III. PERSONAL DATA PROVIDED BY THE USER

III. A. ORDER COMPLETION

  1. The administrator processes personal data for the following purposes:
  1. conclusion of a contract for the provision of electronic services (in accordance with the Act of 18 of July 2002 on the provision of electronic services, i.e. Journal of Laws of 2020, item 344, hereinafter: "uśude"), including enabling the use of the services and functionalities of the online store available at https://spark-shop.com (legal basis - Article 6(1)(b) of the GDPR) - "performance of the contract",
  2. conclusion and implementation of the sales contract (legal basis - Article 6(1)(b) of the GDPR) - "performance of the contract",
  3. communication on matters related to the correct implementation of the sales contract (legal basis - Article 6 section 1 letter f of the GDPR) - "legitimate interest",
  4. performance of legal obligations incumbent on the Administrator, e.g. financial settlements and accounting reporting, including issuing and storing invoices (legal basis - Article 6 sec. 1 letter c of the GDPR) - "legal obligation",
  5. to respond to complaints - (legal basis - Article 6 paragraph 1 letter f of the GDPR and Article 6 paragraph 1 letter c of the GDPR),
  6. pursuing claims arising from the contract (legal basis - Article 6(1)(f) of the GDPR) - "legitimate interest"; the deadlines for pursuing claims under the contract are specified in detail in the Civil Code,
  7. verification of the quality of services provided in connection with the concluded contract (legal basis - Article 6(1)(f) of the GDPR) - "legitimate interest".
  1. The administrator may process personal data of users of the Online Store necessary to conclude and perform the contract, in particular:
  1. name,
  2. name,
  3. name,
  4. email address,
  5. telephone number,
  6. order delivery address,
  7. IP address,
  8. and other data provided by the user.
  1. The administrator has the right to process personal data for the period necessary to implement the above-mentioned purposes.
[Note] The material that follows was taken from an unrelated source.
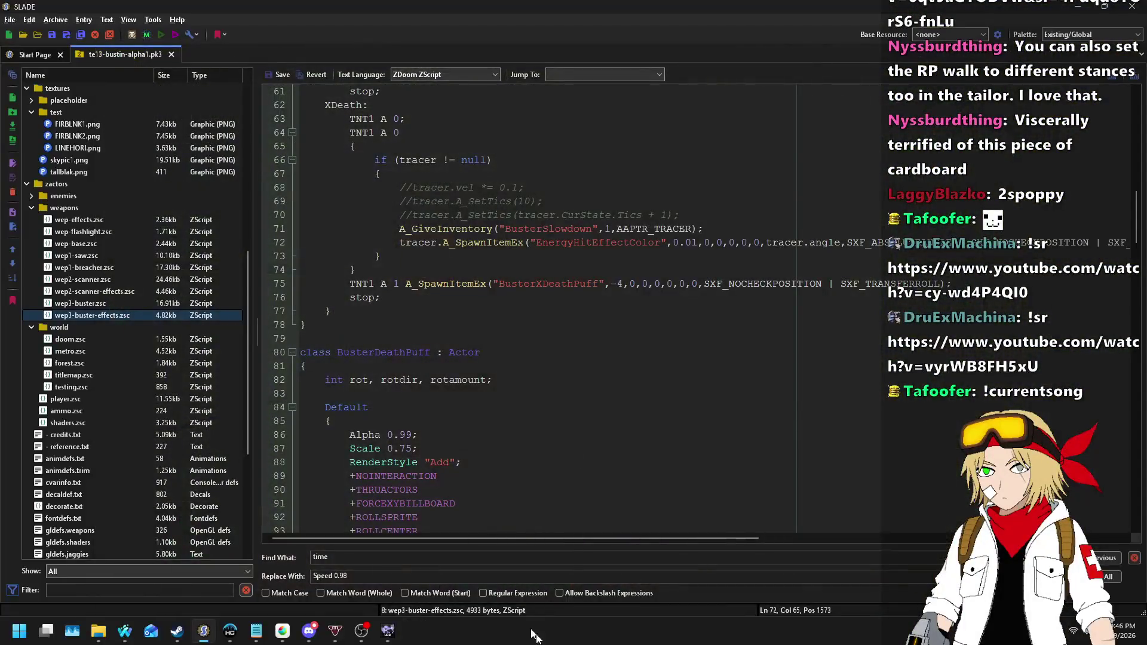
- Bring Ultimate Doom Builder forward and test-play the TESTING map in UZDoom
{"action": "left_click", "coordinate": [391, 632]}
Depending on the legal basis, it will be:
  1. the time necessary to perform the contract,
  2. the time for performing legal obligations and the time in which the law requires data to be stored , e.g. tax regulations,
  3. period after which claims arising from the contract expire,
  4. time until objections are expressed
  1. Providing data to the extent that the processing of personal data takes place in order to conclude and perform a contract with the Administrator is voluntary, but necessary to conclude a sales contract and its performance. The consequence of not providing personal data will be the inability to conclude and perform the contract.

III. B. CUSTOMER ACCOUNT

  1. The administrator processes personal data for the following purposes:
  1. concluding a contract for the provision of electronic services (in accordance with the act), including registering and maintaining a free user account on the Website and enabling the use of services available to registered users (e.g. adding products to the wish list, adding opinions on products purchased in the online store) (legal basis - Article 6(1)(b) of the GDPR) - "performance of the contract",
  2. pursuing claims arising from the contract (legal basis - Article 6(1)(f) of the GDPR) - "legitimate interest"; the deadlines for pursuing claims under the contract are specified in detail in the Civil Code,
  3. verification of the quality of services provided in connection with the concluded contract (legal basis - Article 6(1)(f) of the GDPR) - "legitimate interest",
  4. handling complaints related to the provision of electronic services (legal basis - Article 6(1)(f) of the GDPR) - "legitimate interest",
  5. implementation of direct marketing, including sending information about new products and promotional offers of the Administrator and offers of third parties (e.g. business partners) cooperatingch with the Administrator, in particular via PUSH notifications displayed to logged-in users (legal basis - Article 6(1)(f) of the GDPR) - "legitimate interest".
  1. The administrator processes personal data in order to maintain the account, in particular:
  1. name,
  2. surname,
  3. e-mail address,
  4. telephone number,
  5. IP address.
  1. The administrator has the right to process personal data for the period necessary to achieve the above-mentioned purposes. Depending on the legal basis, it will be respectively:
  1. the time necessary to perform the contract;
  2. the time for performing legal obligations and the time in which the law requires the storage of data ;
  3. the time after which the claims arising from the contract expire;
  4. the time until the objection is expressed.
  1. Providing the data indicated above personal data is voluntary, but necessary to conclude a contract, including registration and maintenance of a customer account, and the use of
    functionalities available to registered users.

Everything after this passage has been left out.